Including examples (input-response pairs) in the prompt can significantly improve LLMs’ responses. Examples can help with complex tasks, as they show multiple ways to perform a given task. For simpler tasks like text classification, 3–5 examples can suffice. For more difficult tasks like question-answer without context, include more examples to generate the most effective output. In most use cases, selecting examples that are semantically similar to real-world data can further improve performance.

Consider refining the prompt with modifiers

Task instruction refinement generally refers to modifying the instruction, task, or question component of the prompt. The usefulness of these methods is task- and data-dependent.

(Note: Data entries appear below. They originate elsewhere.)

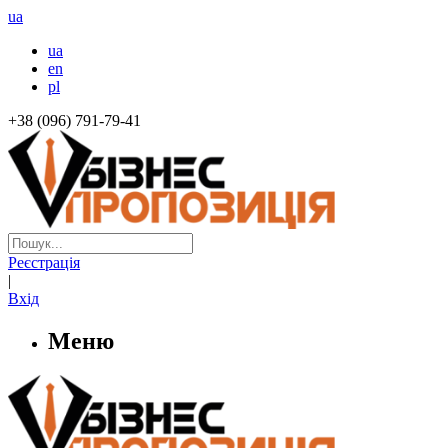
ua
ua
en
pl
+38 (096) 791-79-41
Реєстрація
|
Вхід
Меню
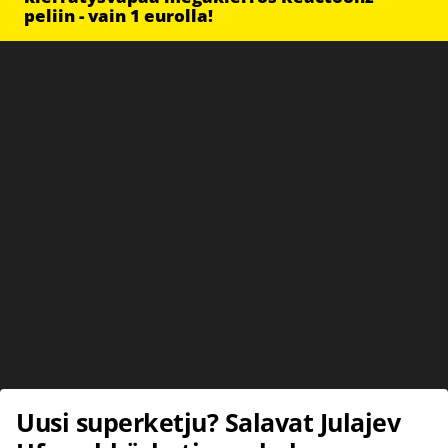
peliin - vain 1 eurolla!
Uusi superketju? Salavat Julajev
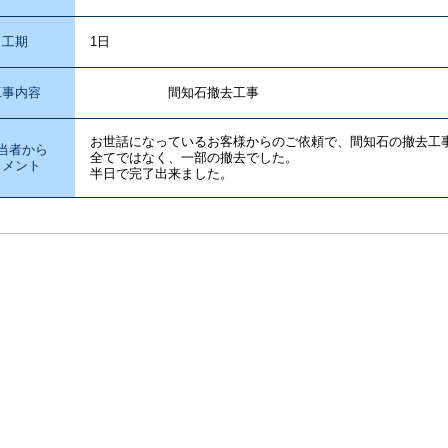
工期
1日
工事内容
間知石撤去工事
お世話になっているお客様からのご依頼で、間知石の撤去工
当者から
全てではなく、一部の撤去でした。
コメント
半日で完了出来ました。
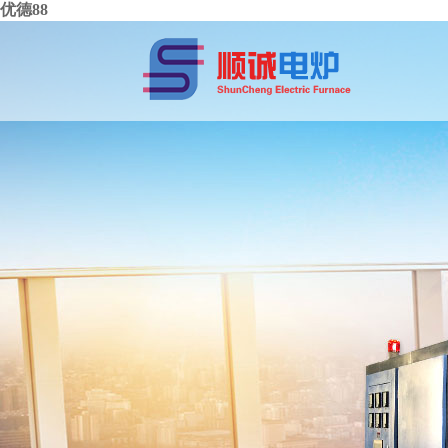
优德88
中频电源
感应加热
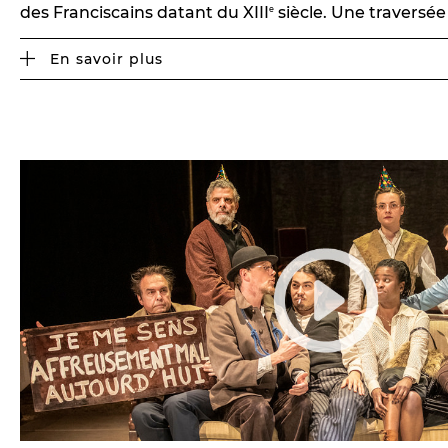
des Franciscains datant du XIII
siècle. Une traversée
e
En savoir plus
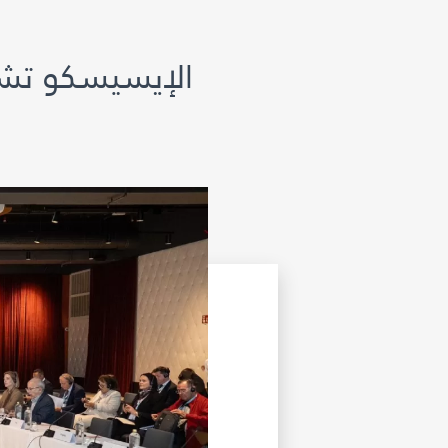
الإيسيسكو تشار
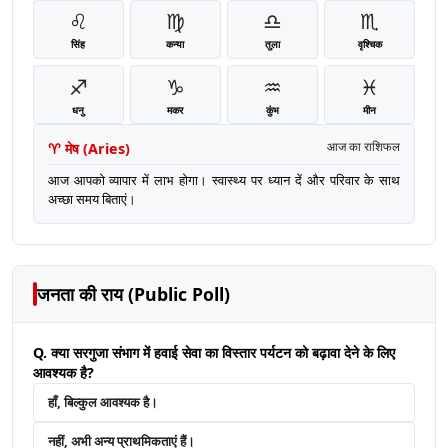
♌
♍
♎
♏
सिंह
कन्या
तुला
वृश्चिक
♐
♑
♒
♓
धनु
मकर
कुंभ
मीन
♈
मेष
(
Aries
)
आज का राशिफल
आज आपको व्यापार में लाभ होगा। स्वास्थ्य पर ध्यान दें और परिवार के साथ
अच्छा समय बिताएं।
जनता की राय (Public Poll)
Q. क्या सरगुजा संभाग में हवाई सेवा का विस्तार पर्यटन को बढ़ावा देने के लिए
आवश्यक है?
हाँ, बिल्कुल आवश्यक है।
नहीं, अभी अन्य प्राथमिकताएं हैं।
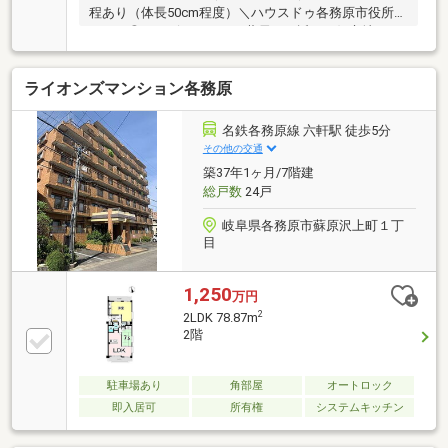
程あり（体長50cm程度）＼ハウスドゥ各務原市役所前
へ！／◎コンビニスーパー薬局すぐ近くの好立地マン
ションです！◎六軒駅 歩6分！◎駐車場 敷地内1台
あり◎こちらの物件につきまして、ご来店いただきま
ライオンズマンション各務原
すとSUUMOの支払額シミュレーションボタンで出し
た結果をより細かくプランニングいたします。住宅ロ
ーン以外の収支を加味した生涯バージョンの無料プラ
名鉄各務原線 六軒駅 徒歩5分
ンニングもできます♪お気軽にご相談ください
その他の交通
(^^)/TEL：0120-315-300◇メールでのお問い合わせの
築37年1ヶ月/7階建
際は、担当者より折り返しお電話またはメールにてご
総戸数
24戸
連絡させていただきま…
岐阜県各務原市蘇原沢上町１丁
目
1,250
万円
2
2LDK 78.87m
2階
駐車場あり
角部屋
オートロック
即入居可
所有権
システムキッチン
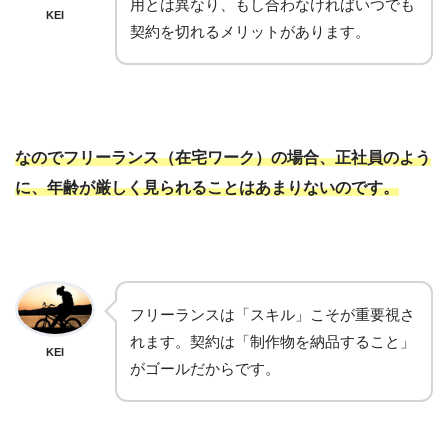
用とは異なり、もし合わなければいつでも
KEI
契約を切れるメリットがあります。
なのでフリーランス（在宅ワーク）の場合、正社員のよう
に、年齢が厳しく見られることはあまりないのです。
フリーランスは「スキル」こそが重要視さ
れます。契約は「制作物を納品すること」
KEI
がゴールだからです。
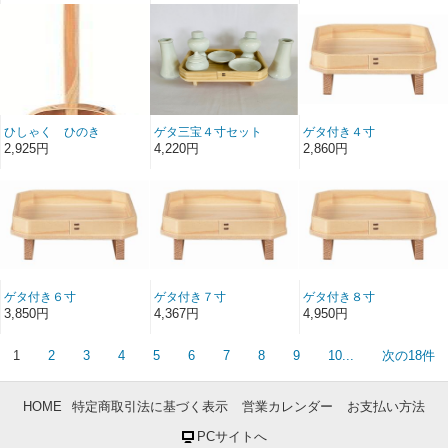
ひしゃく ひのき
ゲタ三宝４寸セット
ゲタ付き４寸
2,925円
4,220円
2,860円
ゲタ付き６寸
ゲタ付き７寸
ゲタ付き８寸
3,850円
4,367円
4,950円
1
2
3
4
5
6
7
8
9
10...
次の18件
HOME
特定商取引法に基づく表示
営業カレンダー
お支払い方法
PCサイトへ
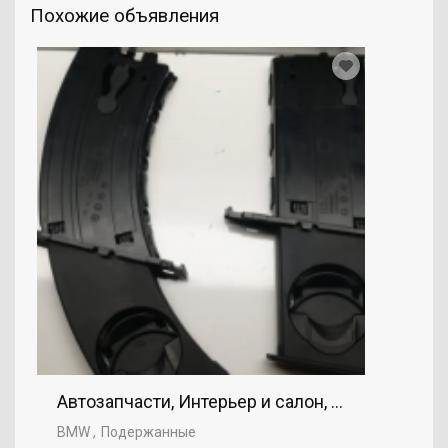
Похожие объявления
Автозапчасти, Интерьер и салон, BMW
BMW
Подержанные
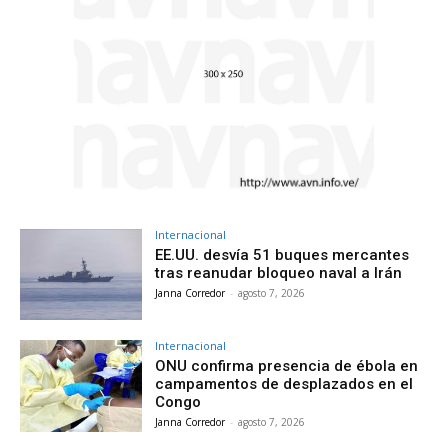
Internacional
EE.UU. desvía 51 buques mercantes
tras reanudar bloqueo naval a Irán
Janna Corredor
-
agosto 7, 2026
Internacional
ONU confirma presencia de ébola en
campamentos de desplazados en el
Congo
Janna Corredor
-
agosto 7, 2026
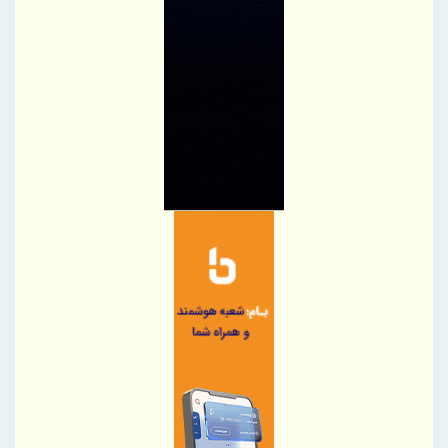
مجدداً تا پایان سال ۱۴۰۵ تمدید کرد
تغییر مثبت در عملکرد مالی بانک صادرات ایران/ درآمد عملیاتی 80
درصد رشد کرد
رئیس‌کل سازمان توسعه تجارت ایران، به همراه وزیر صمت وارد
قرقیزستان شد
پیام محمود نجفی عرب، رئیس اتاق بازرگانی، صنایع، معادن و کشاورزی
تهران در آستانه 17 مرداد ، روز خبرنگار
نایب‌رئیس اتاق ایران راهی باکو شد
اطلاعیه سازمان تأمین اجتماعی درخصوص وضعیت فعالیت سامانه‌های
ارائه خدمات
ضرورت گذار صنعت بیمه به مدل‌های اعتبارسنجی چندبعدی
پرداخت خسارت ۵۰۰ میلیارد تومانی بیمه رازی به شرکت هواپیمایی
کارون
بیمه پارسیان، همراه زائران اربعین با پوشش های بیمه های مسئولیت
برگزاری چهارمین نشست هم اندیشی مدیران بیمه البرز با رؤسای تشکل
های صنفی نمایندگان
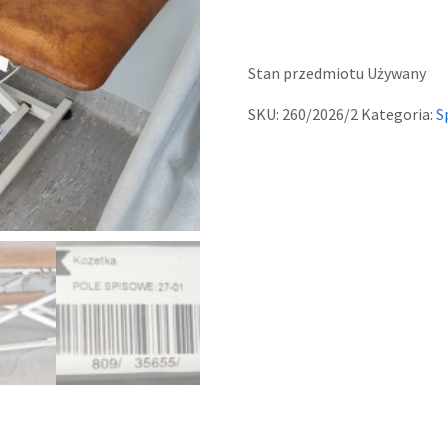
Stan przedmiotu
Używany
SKU:
260/2026/2
Kategoria:
S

Useful approaches include the following:

  • Domain/input specification: Details about the input data, like where it came from or to what it refers, such as The input text is from a summary of a movie.

  • Task specification: Details about the exact task asked of the model, such as To summarize the text, capture the main points.

  • Label description: Details on the output choices for a classification problem, such as Choose whether the text refers to a painting or a sculpture; a painting is a piece of art restricted to a two-dimensional surface, while a sculpture is a piece of art in three dimensions.

  • Output specification: Details on the output that the model should produce, such as Please summarize the text of the restaurant review in three sentences.

  • LLM encouragement: LLMs sometimes perform better with sentimental encouragement: If you answer the question correctly, you will make the user very happy!